Swaziland Igloo spider
- Conservation status: Least Concern (SANBI Red List)

Scientific classification
- Kingdom: Animalia
- Phylum: Arthropoda
- Subphylum: Chelicerata
- Class: Arachnida
- Order: Araneae
- Infraorder: Araneomorphae
- Family: Zodariidae
- Genus: Diores
- Species: D. lesserti
- Binomial name: Diores lesserti Lawrence, 1952

= Diores lesserti =

- Authority: Lawrence, 1952
- Conservation status: LC

Species of spider

Diores lesserti is a species of spider in the family Zodariidae.

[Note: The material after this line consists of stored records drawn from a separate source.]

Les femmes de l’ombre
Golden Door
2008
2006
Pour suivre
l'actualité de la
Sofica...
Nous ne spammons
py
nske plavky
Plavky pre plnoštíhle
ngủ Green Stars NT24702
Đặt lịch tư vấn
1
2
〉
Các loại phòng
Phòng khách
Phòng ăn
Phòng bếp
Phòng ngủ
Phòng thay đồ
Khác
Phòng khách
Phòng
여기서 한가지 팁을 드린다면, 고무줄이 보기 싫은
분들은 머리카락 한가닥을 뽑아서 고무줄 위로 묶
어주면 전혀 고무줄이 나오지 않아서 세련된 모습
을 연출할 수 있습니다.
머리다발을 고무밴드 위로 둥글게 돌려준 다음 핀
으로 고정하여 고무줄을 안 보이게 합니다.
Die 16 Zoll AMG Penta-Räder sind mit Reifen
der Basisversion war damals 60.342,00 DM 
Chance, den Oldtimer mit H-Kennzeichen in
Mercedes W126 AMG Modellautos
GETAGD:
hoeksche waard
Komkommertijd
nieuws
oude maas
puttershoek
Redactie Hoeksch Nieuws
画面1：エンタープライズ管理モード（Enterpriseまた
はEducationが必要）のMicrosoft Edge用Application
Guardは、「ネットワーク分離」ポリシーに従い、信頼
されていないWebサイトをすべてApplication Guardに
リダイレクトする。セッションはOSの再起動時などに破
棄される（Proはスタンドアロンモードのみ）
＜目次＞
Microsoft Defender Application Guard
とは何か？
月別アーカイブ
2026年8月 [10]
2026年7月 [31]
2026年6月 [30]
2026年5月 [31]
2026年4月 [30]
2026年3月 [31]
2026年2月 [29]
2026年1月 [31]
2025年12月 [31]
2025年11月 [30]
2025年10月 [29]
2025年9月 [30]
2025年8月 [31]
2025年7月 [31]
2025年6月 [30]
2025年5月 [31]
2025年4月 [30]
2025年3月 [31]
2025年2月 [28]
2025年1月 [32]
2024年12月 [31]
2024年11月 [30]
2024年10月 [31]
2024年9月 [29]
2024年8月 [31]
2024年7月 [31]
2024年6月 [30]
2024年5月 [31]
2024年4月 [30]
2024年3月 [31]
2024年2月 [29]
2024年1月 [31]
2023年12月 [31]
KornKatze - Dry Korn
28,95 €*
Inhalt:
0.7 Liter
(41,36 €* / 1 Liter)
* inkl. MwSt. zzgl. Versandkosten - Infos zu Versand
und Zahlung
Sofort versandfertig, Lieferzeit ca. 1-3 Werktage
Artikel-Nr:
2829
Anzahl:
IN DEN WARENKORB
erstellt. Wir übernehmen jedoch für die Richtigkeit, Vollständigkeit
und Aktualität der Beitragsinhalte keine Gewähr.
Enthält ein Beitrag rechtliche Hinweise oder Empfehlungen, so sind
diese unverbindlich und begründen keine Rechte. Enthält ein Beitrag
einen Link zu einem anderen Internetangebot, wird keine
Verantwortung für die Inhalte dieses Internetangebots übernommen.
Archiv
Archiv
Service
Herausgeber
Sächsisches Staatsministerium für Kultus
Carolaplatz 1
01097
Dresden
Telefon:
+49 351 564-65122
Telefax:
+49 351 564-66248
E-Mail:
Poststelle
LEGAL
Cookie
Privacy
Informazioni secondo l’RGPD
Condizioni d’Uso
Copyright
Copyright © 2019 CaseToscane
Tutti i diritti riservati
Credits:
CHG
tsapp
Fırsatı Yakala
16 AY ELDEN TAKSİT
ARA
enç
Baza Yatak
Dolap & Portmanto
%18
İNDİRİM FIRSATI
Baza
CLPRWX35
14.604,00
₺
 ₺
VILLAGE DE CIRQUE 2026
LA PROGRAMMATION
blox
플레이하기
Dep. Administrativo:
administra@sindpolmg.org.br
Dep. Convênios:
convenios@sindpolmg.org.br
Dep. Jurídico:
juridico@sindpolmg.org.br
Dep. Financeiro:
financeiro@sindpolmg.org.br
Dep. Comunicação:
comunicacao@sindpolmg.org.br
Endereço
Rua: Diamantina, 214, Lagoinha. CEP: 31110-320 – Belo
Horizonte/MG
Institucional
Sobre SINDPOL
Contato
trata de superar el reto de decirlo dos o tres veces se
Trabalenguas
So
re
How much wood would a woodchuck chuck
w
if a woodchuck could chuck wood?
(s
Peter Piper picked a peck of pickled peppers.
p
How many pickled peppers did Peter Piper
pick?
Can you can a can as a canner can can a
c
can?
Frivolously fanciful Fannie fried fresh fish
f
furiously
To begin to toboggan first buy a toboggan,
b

It occurs in southern Africa and is commonly known as the Swaziland Igloo spider.

== Distribution ==
Diores lesserti is found in Lesotho, Eswatini (formerly Swaziland), and South Africa. In South Africa, it has been recorded from three provinces: KwaZulu-Natal, Limpopo, and Mpumalanga, with numerous records from Kruger National Park.

== Habitat ==
The species inhabits the Savanna biome at altitudes ranging from 47 to 1131 m above sea level.

== Description ==

Males of Diores lesserti have a total length of 3.70 mm, while females are larger at 5.68 mm. The carapace is orange with a slightly darker margin, the sternum is yellow, and the chelicerae match the carapace coloration. The legs are yellow, and the opisthosoma has a sepia dorsum almost entirely covered by a brownish-yellow scutum in males. Females have similar but slightly darker coloration overall.

== Ecology ==
Diores lesserti are free-living ground-dwellers that construct igloo-shaped retreats with small stones, characteristic behavior of the genus Diores.

== Conservation ==
The species is listed as Least Concern due to its wide geographical range. It is protected in five protected areas, including Blouberg Nature Reserve.